Problem requirements: Only the count is needed. Count the lines below with the word "recherche" in them.

Dataset extract: Begin

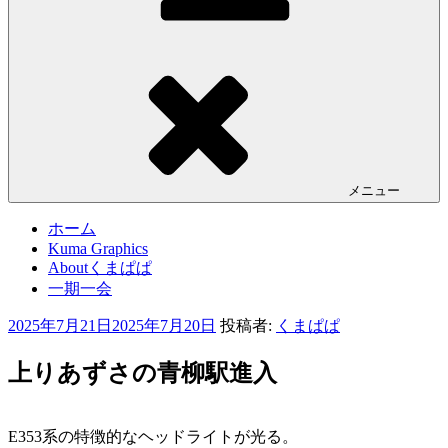
メニュー
ホーム
Kuma Graphics
Aboutくまぱぱ
一期一会
投
2025年7月21日
2025年7月20日
投稿者:
くまぱぱ
稿
日:
上りあずさの青柳駅進入
E353系の特徴的なヘッドライトが光る。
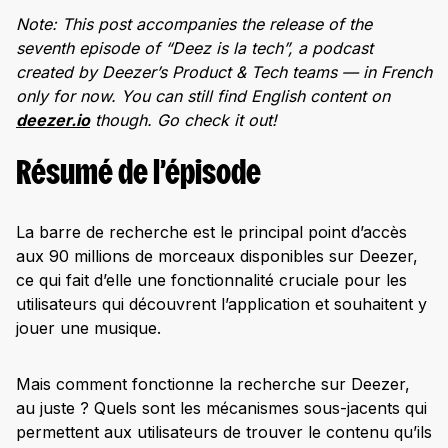
Note: This post accompanies the release of the
seventh episode of “Deez is la tech”, a podcast
created by Deezer’s Product & Tech teams — in French
only for now. You can still find English content on
deezer.io
though. Go check it out!
Résumé de l’épisode
La barre de recherche est le principal point d’accès
aux 90 millions de morceaux disponibles sur Deezer,
ce qui fait d’elle une fonctionnalité cruciale pour les
utilisateurs qui découvrent l’application et souhaitent y
jouer une musique.
Mais comment fonctionne la recherche sur Deezer,
au juste ? Quels sont les mécanismes sous-jacents qui
permettent aux utilisateurs de trouver le contenu qu’ils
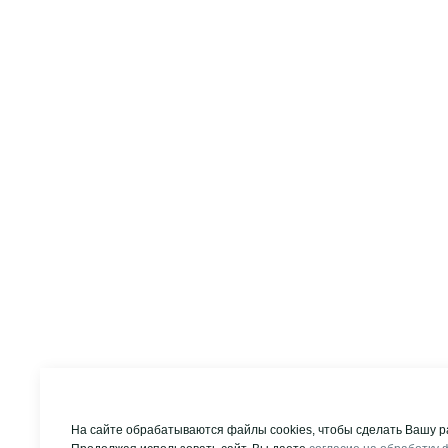
На сайте обрабатываются файлы cookies, чтобы сделать Вашу р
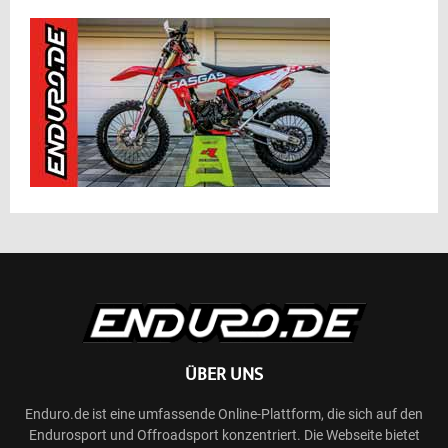
ÜBER UNS
Enduro.de ist eine umfassende Online-Plattform, die sich auf den
Endurosport und Offroadsport konzentriert. Die Webseite bietet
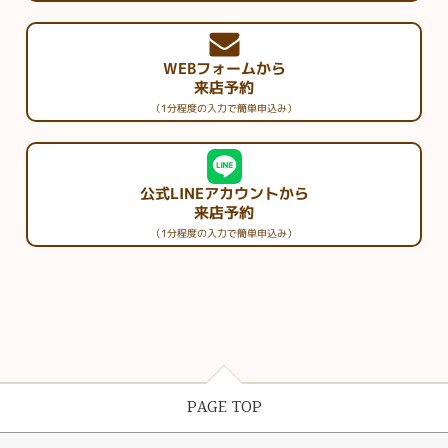
WEBフォームから
来店予約
（1分程度の入力で簡単申込み）
公式LINEアカウントから
来店予約
（1分程度の入力で簡単申込み）
PAGE TOP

Dataset extract: End

Task answer: 2